- **Texto extraído**:
++++++++++++++++++++

O poeta bebe a intensa
alegria da criança
que em sua alma balança,
e o abismo desinventa. 


Feliĉo

Poeto trinkas l’ intensan
ĝojon de l’ infano tiu,
kiu dancas en l’anim’,
kaj l’ abismon malinventas.

Maria Nazaré Laroca
Juiz de Fora, 27/04/2014. 

quarta-feira, 23 de abril de 2014

Azul _ Bluo




Azula em pássaro
meu desejo de mistério:
milagre do belo.

Bluegas birdece
mia dezir’ je mister’ :
miraklo el bel’.


Maria Nazaré Laroca
Juiz de Fora, 23/04/2014.


quinta-feira, 17 de abril de 2014

Pausa _ Paŭzo





Alice: Quanto tempo dura o eterno?
Coelho: Às vezes apenas um segundo.

(Alice no País das Maravilhas. Lewis Carroll)

Alico: Kiom longe daŭras eterno?
Kuniklo: Kelkfoje nur unu sekundon.

(Alico en Mirlando. Lewis Carroll.)



Pausa

Num segundo a eternidade

cabe inteira em um suspiro

e o tempo desafia.


E a existência desnuda

entra no rio de Heráclito,

brinca de roda na lua

da eterna impermanência.


Paŭzo

Unusekunde l’ eterno

Unuspire enhaviĝas

kaj ĝi la tempon defias.


Kaj la nuda ekzistad’

eniras en la riveron

de l’ filozof’ Heraklito,

kaj rondodancas sur lun’

el eterna efemero.


Maria Nazaré Laroca

Juiz de Fora, 17/04/2014.

terça-feira, 15 de abril de 2014

Um cão nos funerais _ Hundo ĉe funebraĵoj

                                       
                                               André Luís e José Jorge, meu pai.



Um cão nos funerais



Despedidas doem, mesmo tendo-se a certeza do reencontro. O poeta Fernando Pessoa já disse que a morte é a curva da estrada, / morrer é só não ser visto. Pois é, pai, o senhor vestiu a capa da invisibilidade e partiu.

E ontem foi tudo tão triste e tão bonito! Um esboço de sorriso na sua face sinalizava a paz encontrada na passagem para a luz. O senhor parecia meditar com discreta serenidade depois do sofrimento imposto pelos aparelhos do CTI.

O senhor deve ter estranhado ver tantos jovens prestar-lhe a última homenagem, levando-lhe rosas graças a seu neto André Luís, educador amado. Até mesmo a UFJF enviou-lhe uma coroa de flores...

++++++++++++++++++++

- **Registros fornecidos**:
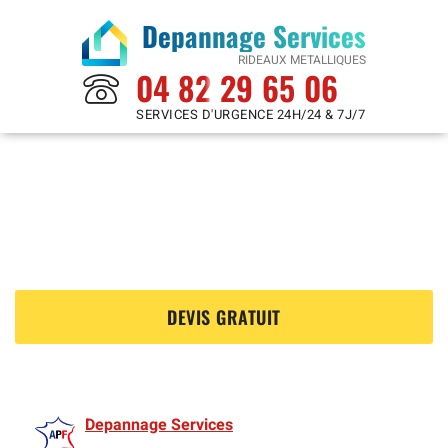
Depannage Services
RIDEAUX METALLIQUES
04 82 29 65 06
SERVICES D'URGENCE 24H/24 & 7J/7
Rideaux Metalliques à
Oullins 69600
?
DEVIS GRATUIT
Depannage Services
est membre de l'Association des Rideaux metalliquess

++++++++++++++++++++

- **Complete o seguinte**:
A) No texto extraído, em que cidade e data foi assinado o poema "Pausa"?
B) Traduza para o inglês a frase do texto extraído "Despedidas doem, mesmo tendo-se a certeza do reencontro."
C) No texto extraído, reproduza o trecho que começa nas palavras que contêm "Unuspire enhaviĝas" e termina após "el eterna efemero.", substituindo "Heraklito" por "Platono".

- **Respostas às tarefas**:
A) Em Juiz de Fora, em 17/04/2014.

B) Farewells hurt, even when one is certain of meeting again.

C)
Unuspire enhaviĝas

kaj ĝi la tempon defias.


Kaj la nuda ekzistad’

eniras en la riveron

de l’ filozof’ Platono,

kaj rondodancas sur lun’

el eterna efemero.